Fourth Lateran Council, 1215

The Fifth Crusade was Pope Innocent III’s second attempt to organize and lead a Crusade. He had learned from the Fourth Crusade: the key lessons were not to lose control and to raise enough money. In 1215, the Pope hosted the Fourth Council to be held at the Lateran Palace in Rome, a general church council like the great old ones at Nicaea and Chalcedon (only without Alexandria or Constantinople). He had given participants a long time to plan their journeys, so the council was very well attended. The Catholic Encyclopedia notes the presence of 71 archbishops, 412 bishops, and 900 abbots!
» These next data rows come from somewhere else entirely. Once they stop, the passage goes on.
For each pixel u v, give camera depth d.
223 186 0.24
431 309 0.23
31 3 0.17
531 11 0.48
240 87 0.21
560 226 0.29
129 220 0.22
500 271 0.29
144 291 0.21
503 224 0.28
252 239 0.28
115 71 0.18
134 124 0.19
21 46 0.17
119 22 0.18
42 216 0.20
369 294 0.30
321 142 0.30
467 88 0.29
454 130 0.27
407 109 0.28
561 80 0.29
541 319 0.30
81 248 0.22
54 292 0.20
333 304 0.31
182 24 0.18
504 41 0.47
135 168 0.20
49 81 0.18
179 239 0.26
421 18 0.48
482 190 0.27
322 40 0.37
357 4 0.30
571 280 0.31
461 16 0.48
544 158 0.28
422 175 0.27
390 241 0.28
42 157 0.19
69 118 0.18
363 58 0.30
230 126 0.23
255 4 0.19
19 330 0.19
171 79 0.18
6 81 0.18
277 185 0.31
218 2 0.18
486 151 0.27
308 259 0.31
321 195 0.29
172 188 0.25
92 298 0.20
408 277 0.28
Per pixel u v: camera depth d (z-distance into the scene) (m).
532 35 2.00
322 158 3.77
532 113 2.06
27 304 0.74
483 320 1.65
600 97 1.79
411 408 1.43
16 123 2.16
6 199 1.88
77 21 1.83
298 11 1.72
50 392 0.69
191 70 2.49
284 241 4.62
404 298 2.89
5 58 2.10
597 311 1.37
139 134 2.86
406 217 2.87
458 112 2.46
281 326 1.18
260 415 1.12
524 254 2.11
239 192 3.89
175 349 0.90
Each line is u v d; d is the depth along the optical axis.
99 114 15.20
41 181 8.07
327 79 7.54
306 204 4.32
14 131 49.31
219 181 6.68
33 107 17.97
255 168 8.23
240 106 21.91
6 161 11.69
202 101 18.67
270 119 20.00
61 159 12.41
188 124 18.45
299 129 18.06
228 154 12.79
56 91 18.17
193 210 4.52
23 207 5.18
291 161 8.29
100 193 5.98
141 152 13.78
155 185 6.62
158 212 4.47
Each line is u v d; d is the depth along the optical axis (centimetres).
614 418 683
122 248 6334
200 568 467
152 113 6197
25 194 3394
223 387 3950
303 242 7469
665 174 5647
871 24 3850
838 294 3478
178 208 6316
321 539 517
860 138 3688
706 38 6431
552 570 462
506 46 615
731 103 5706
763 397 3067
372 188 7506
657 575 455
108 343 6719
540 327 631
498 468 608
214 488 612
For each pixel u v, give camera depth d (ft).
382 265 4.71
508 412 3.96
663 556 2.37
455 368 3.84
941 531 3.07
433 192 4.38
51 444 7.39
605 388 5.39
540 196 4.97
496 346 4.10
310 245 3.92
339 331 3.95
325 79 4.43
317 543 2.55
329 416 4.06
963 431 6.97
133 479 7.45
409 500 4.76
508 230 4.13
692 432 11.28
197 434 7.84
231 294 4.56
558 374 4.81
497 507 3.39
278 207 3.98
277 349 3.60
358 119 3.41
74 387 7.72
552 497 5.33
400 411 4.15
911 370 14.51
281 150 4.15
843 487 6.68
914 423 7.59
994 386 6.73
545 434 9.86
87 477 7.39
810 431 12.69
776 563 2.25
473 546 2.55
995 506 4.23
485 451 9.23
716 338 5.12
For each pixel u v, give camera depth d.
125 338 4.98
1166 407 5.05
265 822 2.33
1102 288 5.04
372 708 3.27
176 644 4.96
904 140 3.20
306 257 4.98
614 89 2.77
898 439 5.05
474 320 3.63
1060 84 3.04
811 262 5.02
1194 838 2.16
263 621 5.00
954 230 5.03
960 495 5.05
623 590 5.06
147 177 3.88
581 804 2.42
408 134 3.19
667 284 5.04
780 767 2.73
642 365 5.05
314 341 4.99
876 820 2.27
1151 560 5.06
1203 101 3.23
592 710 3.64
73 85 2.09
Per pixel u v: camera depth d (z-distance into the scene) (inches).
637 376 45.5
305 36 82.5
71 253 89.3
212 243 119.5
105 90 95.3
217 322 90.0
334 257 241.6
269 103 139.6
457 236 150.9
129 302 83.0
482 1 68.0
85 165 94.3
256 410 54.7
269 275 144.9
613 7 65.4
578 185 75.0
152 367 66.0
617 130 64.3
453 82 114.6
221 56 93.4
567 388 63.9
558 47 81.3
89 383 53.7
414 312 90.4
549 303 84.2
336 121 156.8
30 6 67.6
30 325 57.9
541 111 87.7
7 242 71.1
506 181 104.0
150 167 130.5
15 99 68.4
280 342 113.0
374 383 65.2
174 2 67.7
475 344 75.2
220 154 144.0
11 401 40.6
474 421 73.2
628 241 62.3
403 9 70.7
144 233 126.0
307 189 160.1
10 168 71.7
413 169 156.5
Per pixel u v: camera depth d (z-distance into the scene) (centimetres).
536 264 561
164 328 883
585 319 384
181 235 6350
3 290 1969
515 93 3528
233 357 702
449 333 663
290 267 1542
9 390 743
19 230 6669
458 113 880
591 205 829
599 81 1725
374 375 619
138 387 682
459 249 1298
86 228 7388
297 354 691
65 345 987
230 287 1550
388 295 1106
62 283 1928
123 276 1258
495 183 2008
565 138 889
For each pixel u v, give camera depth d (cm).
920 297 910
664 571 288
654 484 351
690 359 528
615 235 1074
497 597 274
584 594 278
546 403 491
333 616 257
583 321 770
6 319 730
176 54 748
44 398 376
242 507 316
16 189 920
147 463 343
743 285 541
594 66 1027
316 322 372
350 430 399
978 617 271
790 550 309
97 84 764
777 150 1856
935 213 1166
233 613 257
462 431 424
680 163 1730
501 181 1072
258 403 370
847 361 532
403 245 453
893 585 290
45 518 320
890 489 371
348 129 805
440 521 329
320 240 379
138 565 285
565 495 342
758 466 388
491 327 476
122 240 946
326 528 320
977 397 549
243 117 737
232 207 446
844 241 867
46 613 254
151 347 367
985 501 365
The Council mostly dealt with theological issues like transubstantiation, which it affirmed as a necessary belief. (That’s the literal transformation of bread and wine into flesh and blood when the priest blesses it in the Mass.) The Council proclaimed no new religious orders; if anyone wanted to start a new thing, he had to choose from an existing template. There were other interesting details, like the establishment of a 12-month probation period for heretics, during which if they took no action to defend themselves, they were presumed to be admitting to heresy (and then the secular ruler was obliged to banish the person).  Or, in a very different vein, one canon required every bishop’s seat (cathedral) to establish a school.

The Council also cleaned up some political messes, excommunicating the Kings of both France and Germany much as the Council of Clermont had done in 1095, and again for marital disorder. That action had an impact on the upcoming Crusade, of course. It seems likely that royal lobbyists were quietly pointing out that evicting the two richest kings from Christendom’s good graces was a really bad way to launch an international project. But the Council was firm: divorce was not acceptable.

The Council also set up some rules looking forward to the next Crusade, which was being called by a separate Papal Bull. The Council stipulated that Jews and Muslims should wear a distinctive of dress, so they could be told apart visually. (Had it unnerved them to see how easily a Crusade could slaughter Catholics in Provence??) It also laid an arms — and even shipping — embargo on the Muslim lands, to prepare for war.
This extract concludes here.